* **PROBLEM DESCRIPTION**: Reproduce, without any change, the lines below from the one containing "22: (274, 163)" through the one containing "47: (836, 43)", including both of those lines.

══ DATASET CONTENT ══

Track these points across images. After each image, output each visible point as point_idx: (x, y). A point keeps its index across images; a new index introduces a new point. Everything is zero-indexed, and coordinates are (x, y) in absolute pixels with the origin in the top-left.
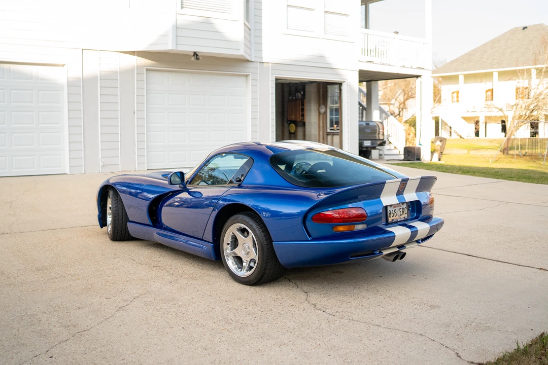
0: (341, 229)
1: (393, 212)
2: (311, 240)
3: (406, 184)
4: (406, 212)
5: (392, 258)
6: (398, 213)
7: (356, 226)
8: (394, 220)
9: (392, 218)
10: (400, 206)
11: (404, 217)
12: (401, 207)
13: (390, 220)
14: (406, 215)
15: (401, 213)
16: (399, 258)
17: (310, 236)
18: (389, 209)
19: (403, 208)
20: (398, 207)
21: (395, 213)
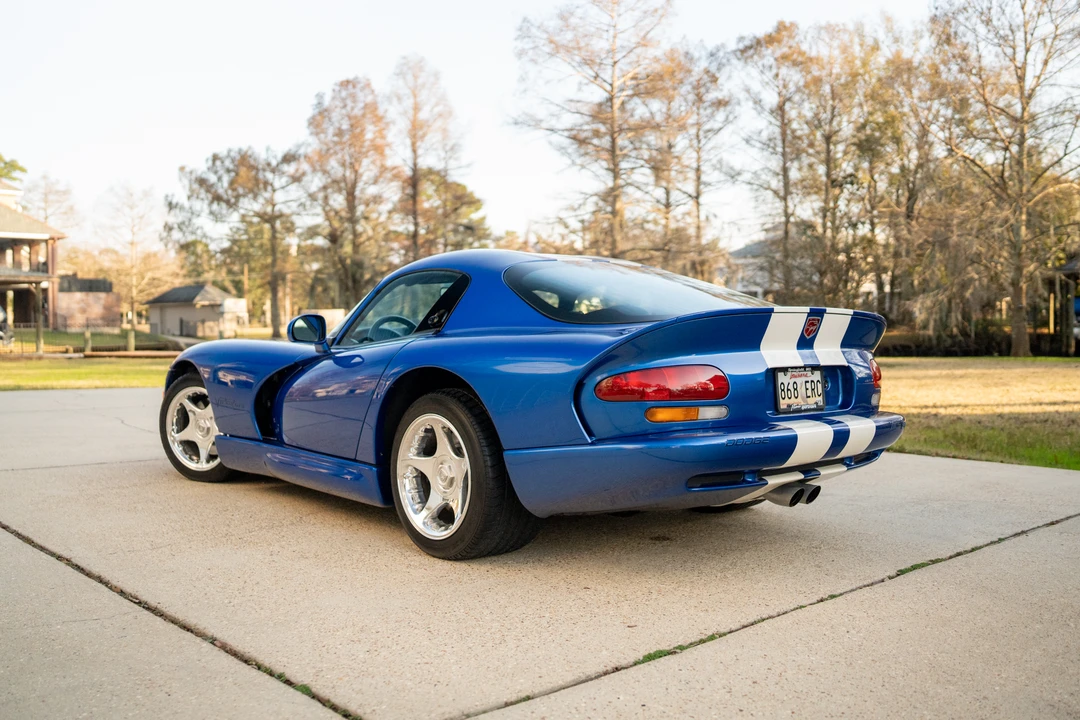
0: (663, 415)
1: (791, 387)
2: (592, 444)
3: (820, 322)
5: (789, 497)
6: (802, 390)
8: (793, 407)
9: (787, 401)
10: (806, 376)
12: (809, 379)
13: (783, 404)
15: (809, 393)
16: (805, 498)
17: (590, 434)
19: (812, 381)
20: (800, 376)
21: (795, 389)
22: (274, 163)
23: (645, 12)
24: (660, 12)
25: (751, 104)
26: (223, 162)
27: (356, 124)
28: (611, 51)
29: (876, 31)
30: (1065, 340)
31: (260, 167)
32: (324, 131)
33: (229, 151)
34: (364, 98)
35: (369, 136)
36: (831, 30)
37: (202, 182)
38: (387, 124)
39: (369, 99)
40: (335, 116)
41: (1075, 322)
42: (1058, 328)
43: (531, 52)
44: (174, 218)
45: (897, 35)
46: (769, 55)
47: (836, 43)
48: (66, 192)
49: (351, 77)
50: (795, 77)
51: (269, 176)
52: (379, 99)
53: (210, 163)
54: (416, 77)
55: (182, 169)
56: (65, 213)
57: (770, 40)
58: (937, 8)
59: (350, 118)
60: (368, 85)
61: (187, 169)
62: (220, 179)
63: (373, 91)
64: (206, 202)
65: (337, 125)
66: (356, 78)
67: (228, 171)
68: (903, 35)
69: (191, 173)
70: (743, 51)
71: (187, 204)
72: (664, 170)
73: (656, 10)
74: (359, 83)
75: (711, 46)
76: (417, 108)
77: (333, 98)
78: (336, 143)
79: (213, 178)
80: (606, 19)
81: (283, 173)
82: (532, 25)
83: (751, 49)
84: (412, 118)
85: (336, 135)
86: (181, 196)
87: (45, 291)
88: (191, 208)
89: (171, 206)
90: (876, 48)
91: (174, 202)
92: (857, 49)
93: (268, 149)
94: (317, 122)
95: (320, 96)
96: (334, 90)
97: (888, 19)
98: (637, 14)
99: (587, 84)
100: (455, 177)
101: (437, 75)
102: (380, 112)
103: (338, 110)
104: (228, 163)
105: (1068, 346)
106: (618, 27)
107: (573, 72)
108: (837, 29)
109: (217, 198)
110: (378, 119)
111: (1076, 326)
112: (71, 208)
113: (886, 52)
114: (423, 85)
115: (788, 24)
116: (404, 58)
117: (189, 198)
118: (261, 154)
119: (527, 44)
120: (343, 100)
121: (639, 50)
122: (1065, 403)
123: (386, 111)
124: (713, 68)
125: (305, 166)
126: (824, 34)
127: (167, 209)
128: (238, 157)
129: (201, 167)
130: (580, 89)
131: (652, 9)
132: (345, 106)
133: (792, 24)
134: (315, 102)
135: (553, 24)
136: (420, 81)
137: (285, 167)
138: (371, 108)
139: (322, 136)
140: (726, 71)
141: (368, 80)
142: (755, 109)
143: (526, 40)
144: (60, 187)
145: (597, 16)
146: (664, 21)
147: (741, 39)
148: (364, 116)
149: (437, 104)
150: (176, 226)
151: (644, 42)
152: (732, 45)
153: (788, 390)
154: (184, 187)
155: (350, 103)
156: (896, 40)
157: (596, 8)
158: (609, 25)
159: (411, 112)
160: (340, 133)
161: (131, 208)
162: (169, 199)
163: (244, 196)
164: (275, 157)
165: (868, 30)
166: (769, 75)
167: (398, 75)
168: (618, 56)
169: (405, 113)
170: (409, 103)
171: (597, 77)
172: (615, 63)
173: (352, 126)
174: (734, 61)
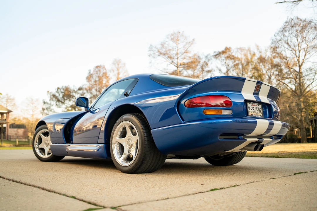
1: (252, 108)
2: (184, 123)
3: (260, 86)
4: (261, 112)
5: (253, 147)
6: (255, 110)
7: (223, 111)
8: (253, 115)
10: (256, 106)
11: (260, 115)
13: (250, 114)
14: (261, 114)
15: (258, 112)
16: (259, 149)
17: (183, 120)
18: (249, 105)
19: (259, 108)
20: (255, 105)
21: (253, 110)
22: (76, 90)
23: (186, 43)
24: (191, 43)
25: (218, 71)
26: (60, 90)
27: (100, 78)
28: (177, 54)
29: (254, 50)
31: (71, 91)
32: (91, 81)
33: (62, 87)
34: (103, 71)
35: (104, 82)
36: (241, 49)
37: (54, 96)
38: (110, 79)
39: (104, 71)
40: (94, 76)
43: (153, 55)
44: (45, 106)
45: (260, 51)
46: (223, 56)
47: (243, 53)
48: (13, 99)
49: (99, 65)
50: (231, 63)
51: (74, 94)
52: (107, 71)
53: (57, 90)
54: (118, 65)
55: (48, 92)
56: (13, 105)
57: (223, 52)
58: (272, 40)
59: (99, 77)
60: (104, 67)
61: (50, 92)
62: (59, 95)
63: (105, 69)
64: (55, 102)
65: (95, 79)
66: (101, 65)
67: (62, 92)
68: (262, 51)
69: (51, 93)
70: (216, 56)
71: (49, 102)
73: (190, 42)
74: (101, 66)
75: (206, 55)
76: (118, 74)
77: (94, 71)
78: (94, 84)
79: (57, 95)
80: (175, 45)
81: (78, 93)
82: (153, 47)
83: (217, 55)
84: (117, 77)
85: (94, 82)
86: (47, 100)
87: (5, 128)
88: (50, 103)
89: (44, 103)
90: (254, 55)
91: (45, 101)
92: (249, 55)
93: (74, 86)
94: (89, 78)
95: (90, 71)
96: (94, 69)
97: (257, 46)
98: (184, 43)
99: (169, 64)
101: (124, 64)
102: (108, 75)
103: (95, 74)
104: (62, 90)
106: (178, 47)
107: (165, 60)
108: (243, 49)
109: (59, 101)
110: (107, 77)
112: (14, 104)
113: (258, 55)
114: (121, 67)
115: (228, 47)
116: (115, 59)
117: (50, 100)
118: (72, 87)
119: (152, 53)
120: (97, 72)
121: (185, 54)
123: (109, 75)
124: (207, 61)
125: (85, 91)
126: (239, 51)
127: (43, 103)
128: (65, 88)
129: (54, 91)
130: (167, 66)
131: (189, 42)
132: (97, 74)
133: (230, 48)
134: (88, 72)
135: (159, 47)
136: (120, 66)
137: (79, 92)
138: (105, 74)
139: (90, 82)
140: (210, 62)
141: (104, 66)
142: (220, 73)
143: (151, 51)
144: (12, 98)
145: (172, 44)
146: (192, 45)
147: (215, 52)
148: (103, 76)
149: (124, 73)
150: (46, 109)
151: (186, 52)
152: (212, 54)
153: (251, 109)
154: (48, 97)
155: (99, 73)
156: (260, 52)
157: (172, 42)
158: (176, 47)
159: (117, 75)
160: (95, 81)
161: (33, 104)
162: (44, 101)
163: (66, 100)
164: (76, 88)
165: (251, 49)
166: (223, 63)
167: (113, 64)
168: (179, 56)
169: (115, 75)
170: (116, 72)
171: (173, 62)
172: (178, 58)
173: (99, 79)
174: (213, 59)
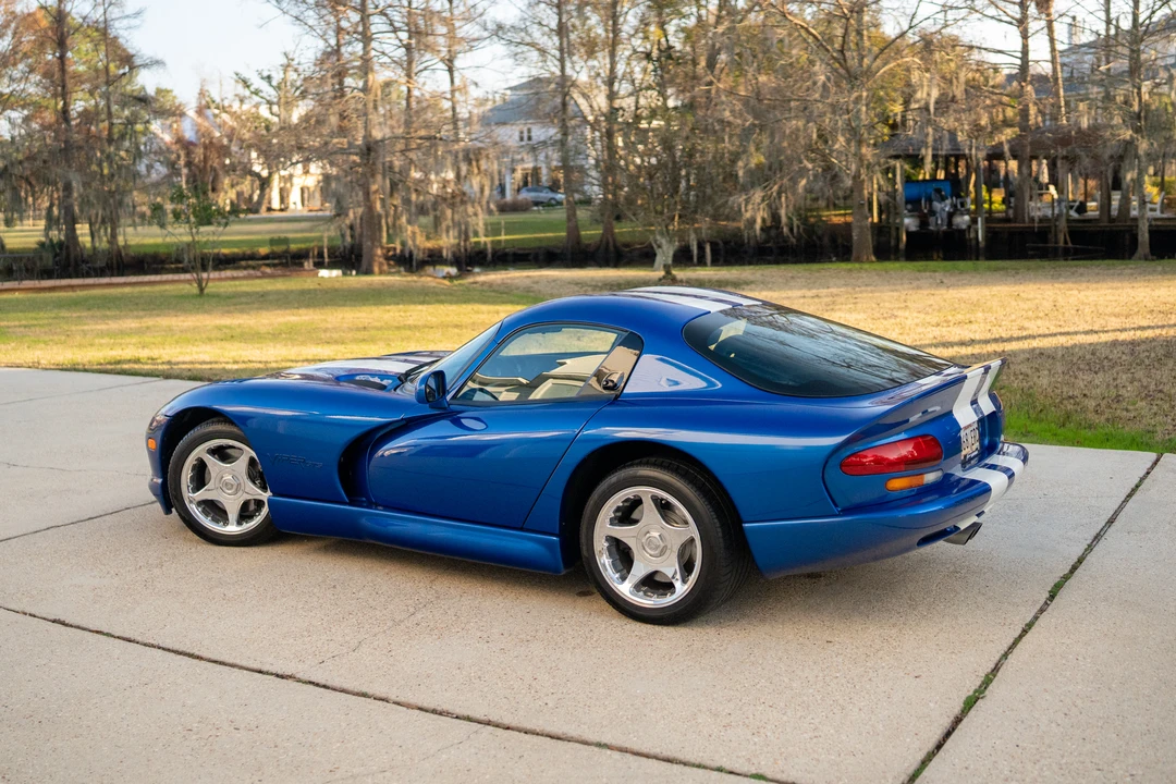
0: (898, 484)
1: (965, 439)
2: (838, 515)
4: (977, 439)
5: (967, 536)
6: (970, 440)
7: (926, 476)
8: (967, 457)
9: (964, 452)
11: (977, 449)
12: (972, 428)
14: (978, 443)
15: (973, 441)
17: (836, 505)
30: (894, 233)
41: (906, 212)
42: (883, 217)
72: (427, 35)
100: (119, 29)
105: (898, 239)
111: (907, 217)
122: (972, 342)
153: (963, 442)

═══

* **RESPONSE**:
22: (274, 163)
23: (645, 12)
24: (660, 12)
25: (751, 104)
26: (223, 162)
27: (356, 124)
28: (611, 51)
29: (876, 31)
30: (1065, 340)
31: (260, 167)
32: (324, 131)
33: (229, 151)
34: (364, 98)
35: (369, 136)
36: (831, 30)
37: (202, 182)
38: (387, 124)
39: (369, 99)
40: (335, 116)
41: (1075, 322)
42: (1058, 328)
43: (531, 52)
44: (174, 218)
45: (897, 35)
46: (769, 55)
47: (836, 43)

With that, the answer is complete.